Customer Discovery Beyond Demographics
Are you meeting the needs of your customers right now? The problems of our customers are not stagnant and need to be rediscovered. Knowing who your customer is, will help you make decisions about how to reach and serve them.
When Juliana Casavan led her Customer Discovery workshop, she started with the basic. When we create a primary customer avatar, it’s natural to lean heavily on the information we do know: end-user, demographic, and geographic information.
“My primary customer is a 24-35-year-old married woman with significant disposable income. Oh, and she usually lives on the East or West Coast of the USA.”
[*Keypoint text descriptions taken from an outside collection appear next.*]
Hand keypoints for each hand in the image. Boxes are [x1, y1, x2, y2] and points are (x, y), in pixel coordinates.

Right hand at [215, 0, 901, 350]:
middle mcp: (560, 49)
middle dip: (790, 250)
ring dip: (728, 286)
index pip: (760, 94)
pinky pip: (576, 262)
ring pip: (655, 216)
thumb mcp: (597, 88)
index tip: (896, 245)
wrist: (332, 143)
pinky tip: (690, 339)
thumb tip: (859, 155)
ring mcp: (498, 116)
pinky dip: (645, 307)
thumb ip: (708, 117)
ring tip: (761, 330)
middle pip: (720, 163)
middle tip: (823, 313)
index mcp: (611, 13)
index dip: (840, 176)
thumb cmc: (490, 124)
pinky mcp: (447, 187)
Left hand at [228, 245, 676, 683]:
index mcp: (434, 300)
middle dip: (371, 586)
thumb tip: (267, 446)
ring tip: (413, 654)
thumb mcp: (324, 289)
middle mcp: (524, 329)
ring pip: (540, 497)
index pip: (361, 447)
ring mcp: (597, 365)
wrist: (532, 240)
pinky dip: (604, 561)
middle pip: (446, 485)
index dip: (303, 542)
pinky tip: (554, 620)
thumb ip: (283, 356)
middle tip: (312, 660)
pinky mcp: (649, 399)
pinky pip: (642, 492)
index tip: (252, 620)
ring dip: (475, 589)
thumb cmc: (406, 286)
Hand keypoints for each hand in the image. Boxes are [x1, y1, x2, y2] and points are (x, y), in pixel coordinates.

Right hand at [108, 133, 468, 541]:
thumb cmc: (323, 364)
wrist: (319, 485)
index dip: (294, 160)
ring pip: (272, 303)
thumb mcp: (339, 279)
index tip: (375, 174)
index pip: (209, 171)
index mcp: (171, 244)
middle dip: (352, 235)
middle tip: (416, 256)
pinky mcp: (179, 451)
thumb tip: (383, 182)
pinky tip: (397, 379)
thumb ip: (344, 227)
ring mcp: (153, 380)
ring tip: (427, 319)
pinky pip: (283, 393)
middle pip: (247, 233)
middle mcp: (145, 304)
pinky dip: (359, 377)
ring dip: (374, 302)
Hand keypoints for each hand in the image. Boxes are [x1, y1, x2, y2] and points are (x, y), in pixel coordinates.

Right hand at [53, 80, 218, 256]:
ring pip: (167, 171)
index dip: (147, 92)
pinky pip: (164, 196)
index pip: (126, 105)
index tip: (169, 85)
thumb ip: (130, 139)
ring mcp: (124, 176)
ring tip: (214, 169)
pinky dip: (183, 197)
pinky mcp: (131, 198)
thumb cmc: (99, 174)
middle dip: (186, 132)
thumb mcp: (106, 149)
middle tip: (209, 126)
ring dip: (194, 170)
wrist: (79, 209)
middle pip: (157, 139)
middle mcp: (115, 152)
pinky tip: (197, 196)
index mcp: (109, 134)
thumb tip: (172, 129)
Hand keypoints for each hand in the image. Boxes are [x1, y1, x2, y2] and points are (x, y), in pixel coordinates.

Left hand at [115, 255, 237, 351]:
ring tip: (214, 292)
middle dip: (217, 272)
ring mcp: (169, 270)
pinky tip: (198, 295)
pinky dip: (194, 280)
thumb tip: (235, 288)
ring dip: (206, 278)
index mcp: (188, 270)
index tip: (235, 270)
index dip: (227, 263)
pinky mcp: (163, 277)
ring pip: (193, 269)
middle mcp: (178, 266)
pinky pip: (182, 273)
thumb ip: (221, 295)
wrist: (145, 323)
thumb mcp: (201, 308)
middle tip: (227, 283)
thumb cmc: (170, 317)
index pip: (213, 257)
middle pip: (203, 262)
The problem with stopping here is that you lose the nuance of what makes people unique. Not every 30-year-old married woman in Los Angeles thinks the same way! To get a true look into your customer’s psyche, you also need to dig into their psychographic and behavioral patterns.
Casavan brought up another element many forget to consider: there’s almost never just one person involved in decision-making. Yes, there’s an end-user, but there are also the influencers/saboteurs, economic buyer, and the decision-maker.
Casavan walked through this with the example of purchasing a laptop for a college student.
The end-user (the person who uses the product) is obviously the college student. But how does a laptop get into their hands before starting freshman year?
There is almost certainly a cadre of influencers and saboteurs (people around the buyer who influence the purchasing decision in a positive or negative way). For the average 18-year-old, this is likely to be a friend who loves the aesthetics of their flexible, touchscreen Lenovo laptop, their favorite YouTuber who swears by Apple products, or maybe an older sibling that’s already in college.
Next, we factor in the economic buyer. It may be the college student but it’s very likely that it’s a parental figure. Unfortunately, parents worldwide are only rarely swayed to spend an extra thousand to get the high-end option their kid so desires. In this case, the end-user is important but not the only person we need to focus our efforts on.
Finally, there's the decision-maker. With this laptop, this could be a joint decision by parents and the end-user college student. Or it could be a unilateral decision by either, depending on their relationship and financial dynamics.
Not every transaction will be this complicated - there are significantly more people in the decision-making process for a pricey laptop versus a $15 t-shirt. That being said, successful businesses of all kinds will dig deep to find out who else sways their sales.
Moving beyond a customer avatar based around demographic and geographic data will help you home your marketing and better reach the clients you actually want and need.